In the world of Avatar: The Last Airbender, combatants are frequently hit with rocks, water, ice and fireballs without sustaining any visible injuries. Because of this, viewers had no reason initially to believe that Jet would be killed by the pillar of rock (the impact is not shown on screen, only the aftermath). However, when Katara uses her waterbending in an attempt to heal Jet, she observes worriedly that his condition is "not good." The Freedom Fighters tell Team Avatar to leave before more Dai Li arrive, and Jet assures Katara that he'll be alright. But Toph, who counts seismic lie-detecting among her many powers, sadly tells Sokka, "He's lying."

Avatar The Last Airbender Katara and Jet

That was as far as Avatar: The Last Airbender went in terms of confirming Jet's death in the episode itself. In a DVD commentary for the season 3 episode "The Ember Island Players," creators Michael Dante DiMartino and Bryan Konietzo explained that Nickelodeon wouldn't allow them to clearly depict his death, since the show's target audience was children and Jet was still a child himself. Though the show had references to the deaths of characters in the past - like Katara and Sokka's mother, and Uncle Iroh's son - Jet's ambiguous demise is as close as Avatar ever came to killing off a character in the main story.

#### Source data:
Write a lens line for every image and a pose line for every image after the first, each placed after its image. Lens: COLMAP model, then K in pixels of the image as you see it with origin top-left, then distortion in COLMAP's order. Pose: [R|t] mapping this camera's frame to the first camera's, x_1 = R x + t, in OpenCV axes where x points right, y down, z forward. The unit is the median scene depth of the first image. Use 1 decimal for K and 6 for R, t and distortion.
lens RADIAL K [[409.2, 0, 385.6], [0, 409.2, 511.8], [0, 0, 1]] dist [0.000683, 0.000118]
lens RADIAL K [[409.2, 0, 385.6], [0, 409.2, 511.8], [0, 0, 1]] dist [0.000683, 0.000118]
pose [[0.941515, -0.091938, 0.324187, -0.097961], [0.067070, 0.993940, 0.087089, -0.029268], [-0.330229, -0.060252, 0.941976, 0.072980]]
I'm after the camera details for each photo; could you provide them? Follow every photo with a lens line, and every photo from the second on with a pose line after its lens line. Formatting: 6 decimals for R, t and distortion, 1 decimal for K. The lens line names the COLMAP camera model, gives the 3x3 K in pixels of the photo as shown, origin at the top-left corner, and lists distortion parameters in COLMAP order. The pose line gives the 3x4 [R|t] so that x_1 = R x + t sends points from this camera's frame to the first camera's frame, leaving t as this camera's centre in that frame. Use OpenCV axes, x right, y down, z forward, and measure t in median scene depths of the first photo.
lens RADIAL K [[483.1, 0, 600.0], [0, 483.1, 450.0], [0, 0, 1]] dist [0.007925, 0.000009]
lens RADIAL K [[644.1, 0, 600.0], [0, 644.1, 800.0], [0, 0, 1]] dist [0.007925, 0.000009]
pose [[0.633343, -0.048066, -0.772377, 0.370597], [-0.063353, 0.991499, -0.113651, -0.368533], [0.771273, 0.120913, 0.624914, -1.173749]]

#### Exercise aim:
Extend the piece on Jet's death in Avatar: The Last Airbender, starting after its last sentence.

#### Result below:
Once the mourning period was over, Avatar: The Last Airbender actually poked fun at the scene in "The Ember Island Players." In this episode, Team Avatar attend a play that presents a dramatic reenactment of their adventures. After Jet's "death" scene in the play, Zuko (who was not present during the real Jet's final moments) is very confused, asking, "Did Jet just... die?" Sokka replies, "You know what, it was really unclear."

Though Jet's death was indeed left unclear in the episodes that aired on Nickelodeon, he is unfortunately dead in canon. An Avatar Extra factoid available on the Avatar: The Last Airbender DVDs makes the note, "For the record: Jet is dead." Smellerbee, Longshot, Sneers and the other Freedom Fighters returned without Jet in the three-part comic "The Promise." A note from writer Gene Luen Yang in the annotated version of the story says that an early draft of the comic actually included Jet, because he thought the death was ambiguous enough that he could be brought back. However, ultimately Jet's death was left final. As Yang explains, "The world of Avatar is not the Marvel universe. Here, dead means dead."